When I used to daydream about becoming a mother, I wasn’t completely naive. I knew there was more to it than the highly-romantic Similac commercials made it out to be. After all, I had a mother myself, and although she made the job look like just about the Best Thing Going, I knew it wasn’t all sunshine and rainbows. I knew it could be trying. I knew it could even be, at times, A Challenge.
When I got pregnant with my first child, I read articles that made motherhood sound like the ultimate self-help experience. Once you had children, the experts promised, you would hold yourself to a higher standard. You would want to model for your children the very best example, and therefore you would draw upon untapped levels of motherly goodness that you didn’t even know you had.

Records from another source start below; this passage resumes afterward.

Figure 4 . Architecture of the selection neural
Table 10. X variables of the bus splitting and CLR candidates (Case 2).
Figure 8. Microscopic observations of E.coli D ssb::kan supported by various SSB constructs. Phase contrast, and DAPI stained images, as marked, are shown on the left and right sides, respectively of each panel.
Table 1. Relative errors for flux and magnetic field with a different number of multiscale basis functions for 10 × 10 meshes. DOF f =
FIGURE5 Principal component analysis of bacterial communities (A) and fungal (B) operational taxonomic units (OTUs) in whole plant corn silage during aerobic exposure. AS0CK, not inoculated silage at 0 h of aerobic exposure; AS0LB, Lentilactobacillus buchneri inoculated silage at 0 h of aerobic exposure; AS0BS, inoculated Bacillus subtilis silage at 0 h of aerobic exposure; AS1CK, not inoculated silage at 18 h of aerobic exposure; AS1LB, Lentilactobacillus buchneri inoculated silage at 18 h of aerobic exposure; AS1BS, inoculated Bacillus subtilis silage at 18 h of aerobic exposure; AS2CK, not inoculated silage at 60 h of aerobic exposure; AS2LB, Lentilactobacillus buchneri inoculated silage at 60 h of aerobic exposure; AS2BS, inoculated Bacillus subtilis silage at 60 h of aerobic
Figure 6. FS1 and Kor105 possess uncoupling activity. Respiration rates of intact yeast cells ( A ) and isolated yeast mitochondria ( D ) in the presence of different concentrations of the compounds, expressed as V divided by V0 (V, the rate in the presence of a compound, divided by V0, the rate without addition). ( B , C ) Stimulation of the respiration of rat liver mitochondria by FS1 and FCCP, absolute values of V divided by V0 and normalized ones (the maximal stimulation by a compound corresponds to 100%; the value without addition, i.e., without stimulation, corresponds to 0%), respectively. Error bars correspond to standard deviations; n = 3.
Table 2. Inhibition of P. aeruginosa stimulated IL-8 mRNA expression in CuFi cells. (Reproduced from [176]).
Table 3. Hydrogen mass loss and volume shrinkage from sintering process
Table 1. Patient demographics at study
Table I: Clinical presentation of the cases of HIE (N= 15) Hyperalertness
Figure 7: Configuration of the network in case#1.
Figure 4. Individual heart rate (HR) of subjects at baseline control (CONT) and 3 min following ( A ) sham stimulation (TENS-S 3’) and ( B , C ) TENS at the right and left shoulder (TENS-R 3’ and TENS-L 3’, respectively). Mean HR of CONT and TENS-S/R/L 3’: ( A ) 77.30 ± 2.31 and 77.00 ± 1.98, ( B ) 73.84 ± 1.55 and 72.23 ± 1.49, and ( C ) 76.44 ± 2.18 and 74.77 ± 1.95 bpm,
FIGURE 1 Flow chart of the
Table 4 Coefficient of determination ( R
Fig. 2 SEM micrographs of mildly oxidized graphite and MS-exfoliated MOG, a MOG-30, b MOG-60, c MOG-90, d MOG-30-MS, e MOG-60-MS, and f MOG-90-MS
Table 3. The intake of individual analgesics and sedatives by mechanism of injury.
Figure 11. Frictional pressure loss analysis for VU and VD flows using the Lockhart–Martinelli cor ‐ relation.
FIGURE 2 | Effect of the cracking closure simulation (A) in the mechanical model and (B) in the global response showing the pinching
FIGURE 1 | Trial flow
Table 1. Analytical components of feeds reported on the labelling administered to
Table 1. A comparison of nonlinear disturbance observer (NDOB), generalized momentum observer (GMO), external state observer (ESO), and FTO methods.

I have since learned the truth.
Motherhood is a Formal Enquiry, not “a challenge”. It is an Interrogation. Motherhood grabs you by the neck, slings you into a hard metal chair, angles a white hot light in your face and demands an accounting. It cross-examines you until you are no longer sure of who you are and can give no reasonable explanation for just what, exactly, you thought you were doing.
Did you think you were patient? What about the time you had to explain the concept of fractions to your fifth-grader for the eight-hundred and twenty-third time in three days? Thought you were pretty smart? Wait until you try to BS your way out of a moral dilemma and your teen calls your bluff. Think you’re Determined? Pit yourself against a 3 year old who decides overnight that elastic is Very, Very Bad In Every Way, But Most Especially On Pants. Were you strong? Resourceful? Brave? Think again.
It is the single most humbling experience possible to be confronted every day in every way with one’s inadequacies, but that, in a nutshell, has been my experience with parenthood.